**GIVEN RECORDS**
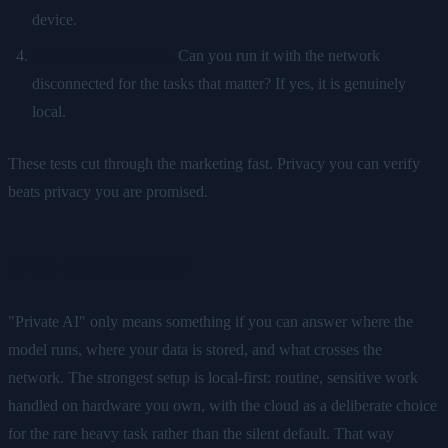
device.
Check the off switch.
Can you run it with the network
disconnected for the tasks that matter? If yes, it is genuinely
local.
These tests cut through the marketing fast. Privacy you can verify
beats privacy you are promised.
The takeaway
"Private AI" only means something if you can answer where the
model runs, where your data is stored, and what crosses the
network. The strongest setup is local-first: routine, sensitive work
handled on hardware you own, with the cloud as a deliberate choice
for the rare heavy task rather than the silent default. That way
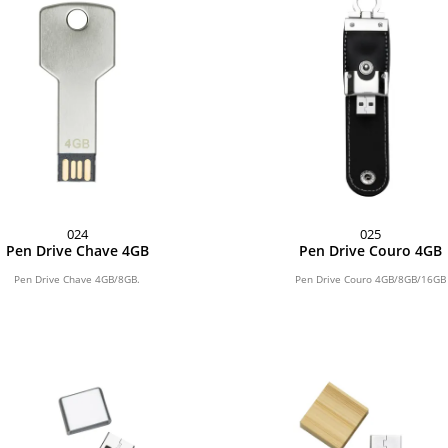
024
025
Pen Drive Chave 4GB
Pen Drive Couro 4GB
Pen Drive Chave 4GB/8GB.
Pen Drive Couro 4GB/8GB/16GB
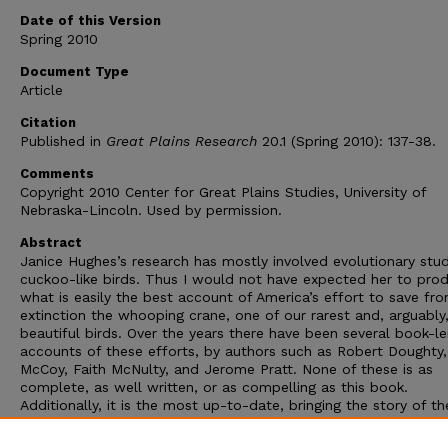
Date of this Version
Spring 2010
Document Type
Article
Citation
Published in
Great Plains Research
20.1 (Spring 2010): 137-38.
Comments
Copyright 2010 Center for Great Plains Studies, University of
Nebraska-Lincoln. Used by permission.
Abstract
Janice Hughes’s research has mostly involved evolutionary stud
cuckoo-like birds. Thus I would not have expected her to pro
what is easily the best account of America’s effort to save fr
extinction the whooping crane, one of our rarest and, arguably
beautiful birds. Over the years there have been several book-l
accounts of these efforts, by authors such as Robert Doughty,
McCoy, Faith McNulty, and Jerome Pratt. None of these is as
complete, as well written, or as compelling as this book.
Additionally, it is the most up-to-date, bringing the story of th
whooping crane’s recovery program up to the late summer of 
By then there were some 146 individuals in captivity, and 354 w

* * *

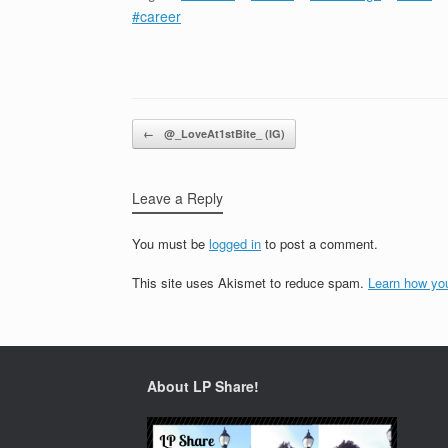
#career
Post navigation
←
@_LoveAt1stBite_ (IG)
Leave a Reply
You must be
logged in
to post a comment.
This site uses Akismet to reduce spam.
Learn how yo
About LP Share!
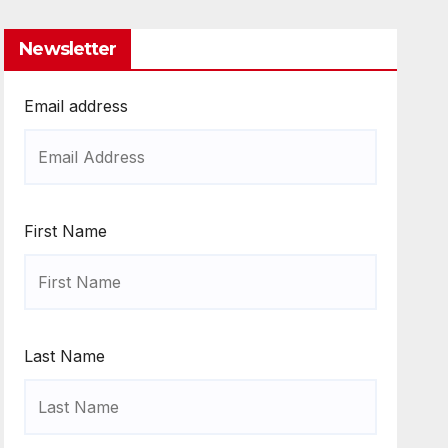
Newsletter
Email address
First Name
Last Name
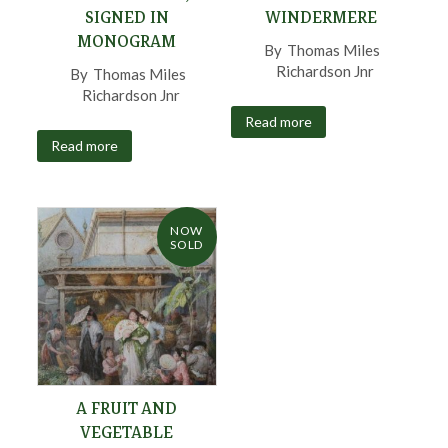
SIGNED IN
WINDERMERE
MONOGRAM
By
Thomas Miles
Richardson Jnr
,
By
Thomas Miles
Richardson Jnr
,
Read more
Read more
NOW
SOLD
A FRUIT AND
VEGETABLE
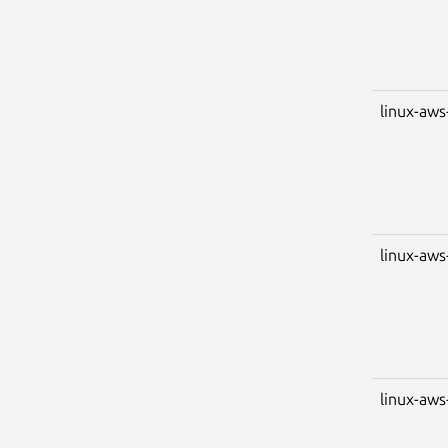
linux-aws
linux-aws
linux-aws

* * *

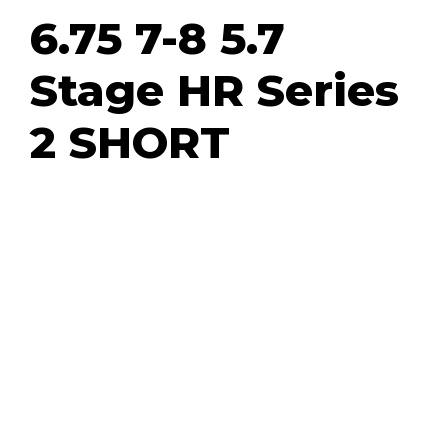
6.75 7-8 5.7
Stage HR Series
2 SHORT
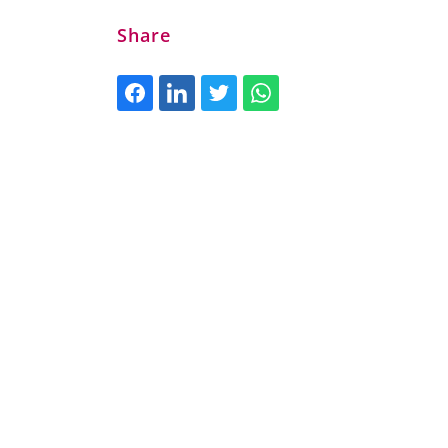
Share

**TASK STATEMENT**
Search the records for the string "Couro" and, wherever a line contains it, please copy that line.

**EXERCISE RESPONSE**
Pen Drive Couro 4GB
Pen Drive Couro 4GB/8GB/16GB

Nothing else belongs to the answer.